I went to a bee keepers seminar and they said for good accpetance of a new queen when you are requeening is to smash the old queen on the new cage. The smell gets all over the new queen and its speeds up the accpetance rate.
Bee Boy
I read where one guy just squishes the queen in the hive where ever he might find her. This way the bees know she is dead and that they need a new queen.
Take her out and do the dirty deed and for all the bees know she is some where in the hive until her scent disipates.
Quote from: Bee BoyI went to a bee keepers seminar and they said for good accpetance of a new queen when you are requeening is to smash the old queen on the new cage. The smell gets all over the new queen and its speeds up the accpetance rate.
Bee Boy
Ya that's an old trick. Only problem is, what if your new queen is not accepted or is a dud. I like the double screen board, I then have the old queen to fall back on if the new one doesn't work out.

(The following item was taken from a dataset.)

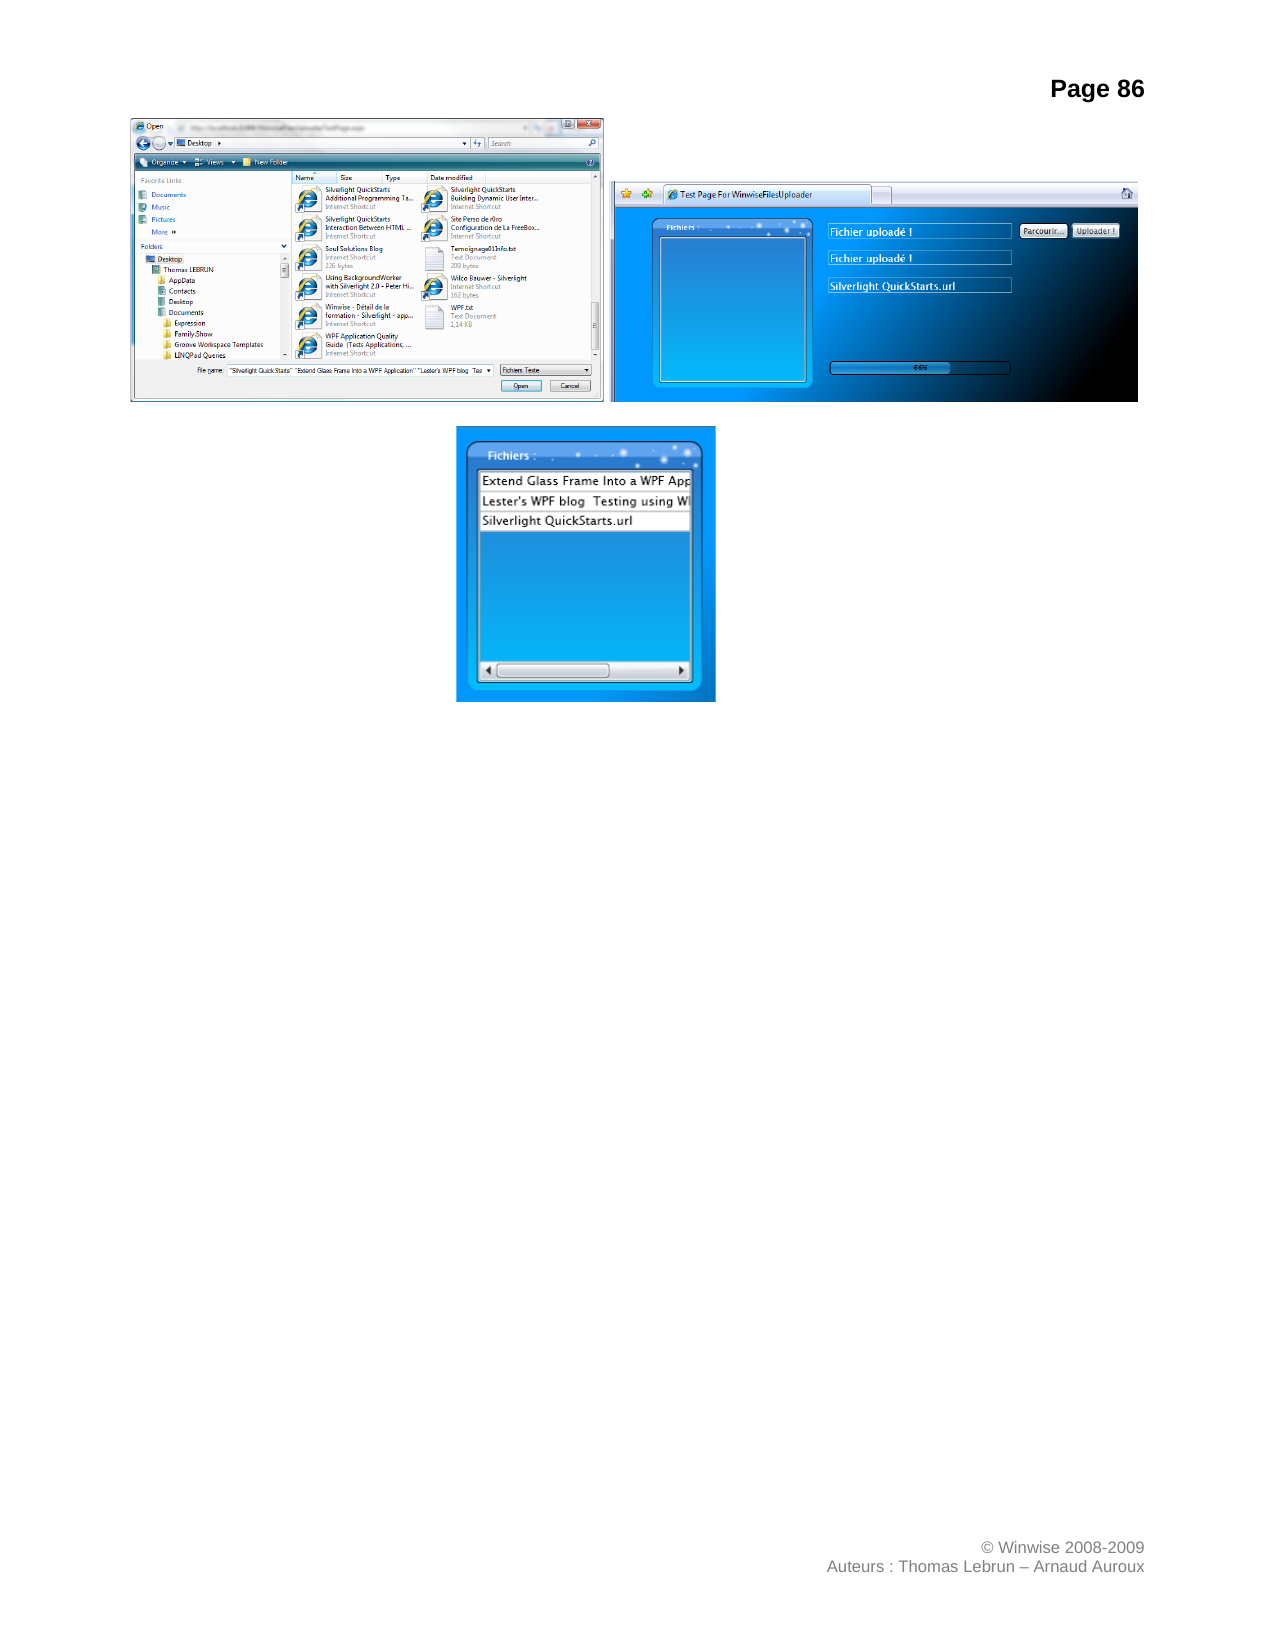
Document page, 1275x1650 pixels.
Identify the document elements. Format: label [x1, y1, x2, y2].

picture [609, 181, 1139, 402]
picture [456, 426, 716, 702]
picture [130, 118, 604, 402]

That was in Bee Keeping for Dumbies.
I also prefer to have some queens to fall back on if things don't go well, but when I do the queen in I dump her in a jar of alcohol. After you get a lot of queens it there, it works as a good swarm lure for bait hives.
I haven't every tried squishing the old queen on the new cage, but then I seldom have had acceptance problems either. Only really hot hives and laying worker hives have ever been a problem. Then I find a nuc with the queen on a double screen board for few days and then a newspaper combine usually will work.
:cry: I tried,lol
Thats ok i thought it was a neat idea though....
I like your idea of saving the old queen until the new one is accepted. Where do you keep the old queen while the tranformation is taking place? What is a double screen board, and where is it located? Want her scent still be in the hive?